Bahdeni Nami
Omar Souleyman
Tout récemment, on vous expliquait combien il est compliqué de pondre quelques paragraphes sur un groupe comme Thee Oh Sees. Dans le cas du groupe américain, la difficulté tient à la fois à son effrayante productivité, à la qualité élevée de son travail et au caractère statique de la recette utilisée. C’est un peu le même problème qui se pose avec ce bon vieux Omar Souleyman.
Si niveau productivité il fut un temps où le Syrien donnait des leçons à John Dwyer (le gars fut longtemps musicien de mariage, et chacune de ses prestation était gravée sur une K7, ce qui lui fait un CV pachydermique), il continue aujourd'hui de nous alimenter en nouveaux albums. Surtout, la formule magique du playboy syrien (oui, une belle moustache, ça nous fait craquer) n’a jamais été modifiée. La situation frôlerait le ridicule si la qualité n’était pas au rendez-vous.

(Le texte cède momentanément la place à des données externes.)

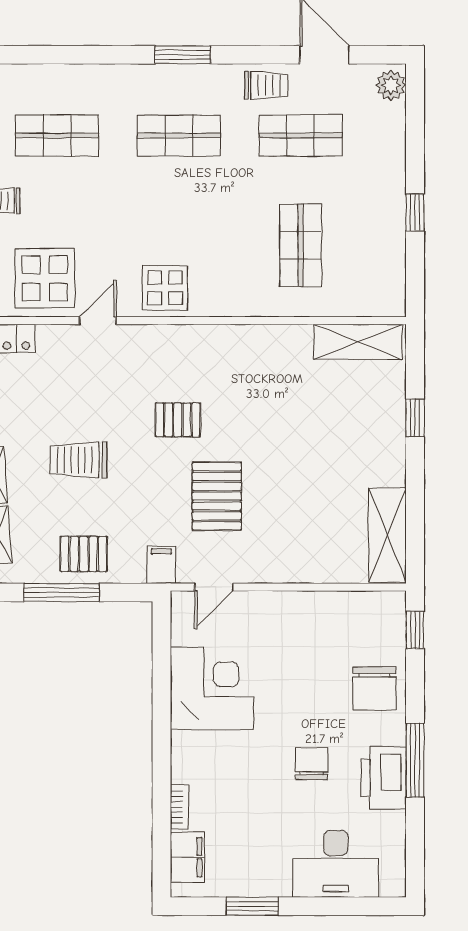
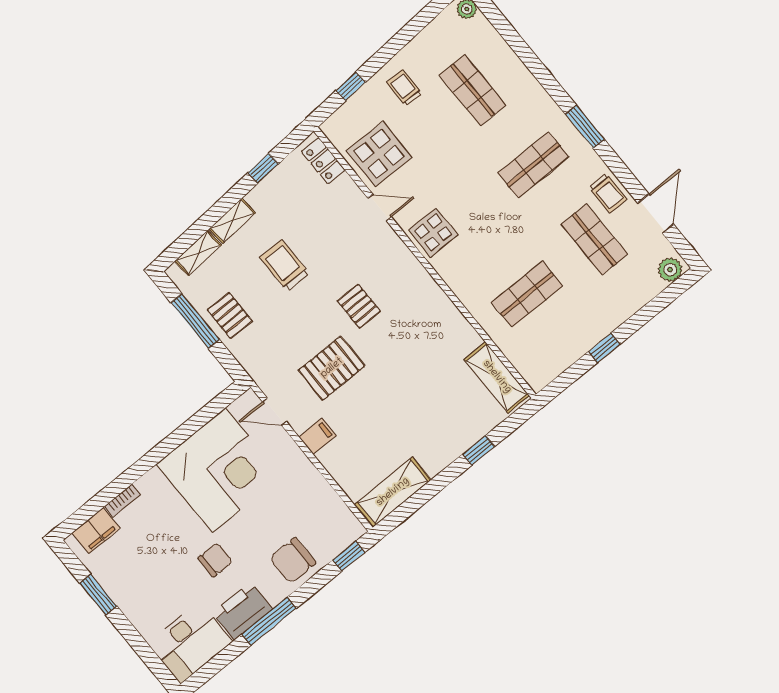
shop shelf: (179, 135) -> (533, 165), turned 90
filing cabinet: (161, 565) -> (317, 436), moved
corner desk: (212, 688) -> (219, 470), width x1.36, depth x1.36
desk: (336, 864) -> (190, 642), moved, turned -90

Alors que le roi du « babke » doit sa notoriété internationale à un petit label de Seattle (Sublime Frequencies) qui a sorti les premières compilations du bonhomme, il a par la suite travaillé avec l’éminence Four Tet sur son premier véritable album, Wenu Wenu. Le résultat? On nous aurait foutu Didier Barbelivien aux consoles que même la maman d’Omar Souleyman n’y aurait vu que du feu. Mais avec ce nouvel album pour Monkeytown Records, on frôle le délire. En effet, outre Four Tet qui revient pour un titre, on croise aussi les gars de Modeselektor et Gilles Peterson - Legowelt et Cole Alexander des Black Lips sont également crédités mais on y reviendra plus tard. Le résultat? On nous dirait que cette fois c'est une fine équipe composée de Josh Homme, d'Avicii et de Diplo que là aussi, on y croirait dur comme fer.
C'est donc une évidence: on ne semble trouver aucun producteur avec une emprise suffisamment forte sur la musique du Syrien et de son partner in crime Rizan Said (les claviers qui te rendent fou, c’est lui) pour l’amener vers d’autres territoires. En même temps, tout qui connaît un peu le travail des deux hommes doit forcément l’aborder avec un mélange de respect et d’appréhension. Caresser dans le sens du poil et arrondir les angles, ou aller à rebrousse-poil et donner des airs un peu plus polissons?
Une seule écoute de Bahdeni Nami suffit pour comprendre le choix posé par la triplette Four Tet / Gilles Peterson / Modeselektor. On ne va pas se mentir: la première option est loin d’être un mauvaise choix. La musique d’Omar Souleyman est trop unique pour qu’on s’amuse à la dénaturer comme le font Legowelt (avec un remix aciiiiiid pour clôturer l’album) et Cole Alexander (un trip dark-indus halluciné improbable mais pas dégueu qui ne sortira qu’en août).
Bref, claquer un 8/10 à ce nouvel album d’Omar Souleyman, c’est un peu comme donner le ballon d’or à Lionel Messi ou Cristiano Ronaldo: sur le principe, ça en devient tellement couru d’avance qu'on finirait presque par récompenser un Eden Hazard juste pour changer. Mais ça relèverait d'une malhonnêteté intellectuelle crasse. Alors on ferme sa gueule et on laisse parler le talent.